━━ Material for the task
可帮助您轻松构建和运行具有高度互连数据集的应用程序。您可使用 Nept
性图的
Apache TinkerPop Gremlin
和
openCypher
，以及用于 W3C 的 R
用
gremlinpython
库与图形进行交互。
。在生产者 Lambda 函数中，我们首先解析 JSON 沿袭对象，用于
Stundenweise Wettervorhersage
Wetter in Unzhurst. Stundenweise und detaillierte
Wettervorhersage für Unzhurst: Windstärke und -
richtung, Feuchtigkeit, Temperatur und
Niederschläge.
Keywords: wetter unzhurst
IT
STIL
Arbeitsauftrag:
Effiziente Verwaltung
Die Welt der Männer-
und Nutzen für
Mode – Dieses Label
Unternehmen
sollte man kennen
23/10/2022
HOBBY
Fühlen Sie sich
━━━━
━━ Material for the task
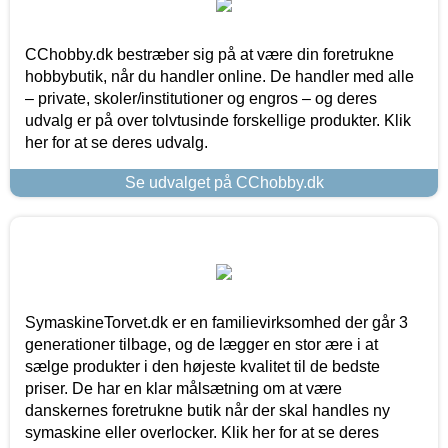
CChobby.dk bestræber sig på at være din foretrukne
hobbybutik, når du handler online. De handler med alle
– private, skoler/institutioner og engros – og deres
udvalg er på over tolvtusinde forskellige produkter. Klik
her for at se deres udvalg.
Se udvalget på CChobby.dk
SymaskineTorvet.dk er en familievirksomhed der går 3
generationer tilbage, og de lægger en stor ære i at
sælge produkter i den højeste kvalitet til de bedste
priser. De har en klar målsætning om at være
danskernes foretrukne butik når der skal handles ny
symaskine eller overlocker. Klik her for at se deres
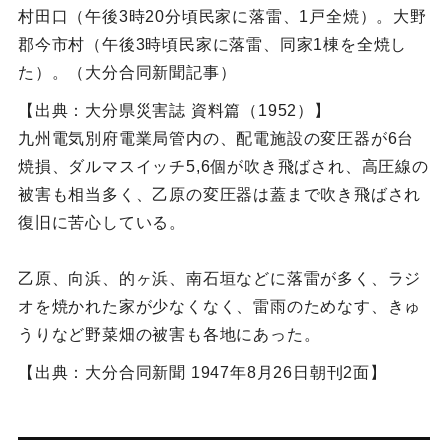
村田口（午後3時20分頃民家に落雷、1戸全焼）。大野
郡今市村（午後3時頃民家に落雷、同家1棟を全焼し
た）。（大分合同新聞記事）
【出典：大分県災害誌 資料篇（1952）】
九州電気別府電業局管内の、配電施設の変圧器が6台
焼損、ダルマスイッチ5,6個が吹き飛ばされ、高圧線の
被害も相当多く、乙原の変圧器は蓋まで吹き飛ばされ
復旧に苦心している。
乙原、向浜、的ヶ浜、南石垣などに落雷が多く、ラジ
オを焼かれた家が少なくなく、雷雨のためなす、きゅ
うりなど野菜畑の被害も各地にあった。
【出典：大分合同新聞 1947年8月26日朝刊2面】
━━━━
• **What is required**: Scan the lines above for the word "deres" and copy every one where it occurs.

• **Result**:
– private, skoler/institutioner og engros – og deres
her for at se deres udvalg.
symaskine eller overlocker. Klik her for at se deres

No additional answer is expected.